She was only 22 years old, just a few years older than me, and no matter how young, hip and relatable, she was my teacher. For my freshman year of high school, I transferred to Vail Mountain School, a private K-12, where Spanish instruction begins in Kindergarten. Between my lack of exposure to Spanish and my utter lack of affinity to learn the language, I landed a seat in Ms. Welch’s remedial Spanish class.
Ms. Welch passionately implemented a “Spanish only” rule. Despite her casual demeanor, youthful energy and evident passion for the outdoors, I wasn’t a fan of this “Spanish only” thing. Frustrated by the challenge to understand the most basic of conversations, I could have never imagined where the two of us would be twelve years down the road.
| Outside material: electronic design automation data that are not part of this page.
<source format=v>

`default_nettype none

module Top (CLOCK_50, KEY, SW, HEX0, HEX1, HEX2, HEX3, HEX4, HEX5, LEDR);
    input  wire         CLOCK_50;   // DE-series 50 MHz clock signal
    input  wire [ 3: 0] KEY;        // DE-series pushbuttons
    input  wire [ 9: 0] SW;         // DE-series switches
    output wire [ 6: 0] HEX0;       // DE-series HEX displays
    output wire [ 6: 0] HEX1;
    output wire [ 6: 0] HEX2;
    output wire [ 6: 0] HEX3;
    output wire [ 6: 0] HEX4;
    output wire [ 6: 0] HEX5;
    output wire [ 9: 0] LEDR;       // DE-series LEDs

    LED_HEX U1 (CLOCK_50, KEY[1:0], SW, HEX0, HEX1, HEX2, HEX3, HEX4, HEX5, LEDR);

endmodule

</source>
Since graduating from the rigorous, yet intimate school, (my graduating class was just 21 students), where outdoor recreation was ingrained in the curriculum, I’ve gravitated to opportunities that push me to discovery – physically, introspectively and geographically.
Bikes break all kinds of barriers. They allow us to get from point A to point B. They bring people of all kinds of professions, ages and interests together. And for me, Ms. Welch became Betsy.
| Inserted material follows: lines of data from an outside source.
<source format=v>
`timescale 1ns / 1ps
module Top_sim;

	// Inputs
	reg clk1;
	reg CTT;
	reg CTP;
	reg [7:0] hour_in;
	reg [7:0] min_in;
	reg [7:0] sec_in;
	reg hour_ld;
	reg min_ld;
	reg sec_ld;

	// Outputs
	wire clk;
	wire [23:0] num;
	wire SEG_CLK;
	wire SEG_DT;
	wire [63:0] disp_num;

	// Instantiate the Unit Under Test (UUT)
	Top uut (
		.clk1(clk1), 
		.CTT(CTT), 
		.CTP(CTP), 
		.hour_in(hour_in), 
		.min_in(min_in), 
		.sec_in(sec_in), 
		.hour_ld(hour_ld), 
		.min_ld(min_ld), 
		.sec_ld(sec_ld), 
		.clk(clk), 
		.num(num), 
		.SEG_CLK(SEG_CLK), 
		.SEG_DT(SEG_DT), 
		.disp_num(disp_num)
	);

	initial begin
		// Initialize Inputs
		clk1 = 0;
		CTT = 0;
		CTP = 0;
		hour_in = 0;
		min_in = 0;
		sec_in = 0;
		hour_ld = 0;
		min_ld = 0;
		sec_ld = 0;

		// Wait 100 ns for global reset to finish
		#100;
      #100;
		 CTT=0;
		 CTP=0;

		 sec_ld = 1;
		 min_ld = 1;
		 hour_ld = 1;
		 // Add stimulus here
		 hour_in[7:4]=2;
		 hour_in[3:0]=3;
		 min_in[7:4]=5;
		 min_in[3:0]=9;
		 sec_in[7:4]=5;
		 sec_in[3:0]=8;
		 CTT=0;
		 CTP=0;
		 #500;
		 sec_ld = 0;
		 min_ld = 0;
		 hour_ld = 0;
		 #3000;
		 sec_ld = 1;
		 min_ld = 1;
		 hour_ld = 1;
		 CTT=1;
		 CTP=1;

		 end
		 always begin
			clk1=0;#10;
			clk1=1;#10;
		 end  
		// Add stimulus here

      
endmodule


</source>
Ms. Welch and I reconnected last summer on the Steamboat Ramble Ride, a three-day gravel ride from Fort Collins to Steamboat Springs in Colorado. Each day we found ourselves pedaling at the same pace, endlessly talking. We shared past adventures, discussed our ideal lifestyle, and solved the world’s problems mile after mile. We could have kept pedaling and kept sorting through each of our lives forever, but upon arriving in Steamboat Springs and ultimately finishing the ride we agreed to partner up again for a trip in the future to continue where we left off.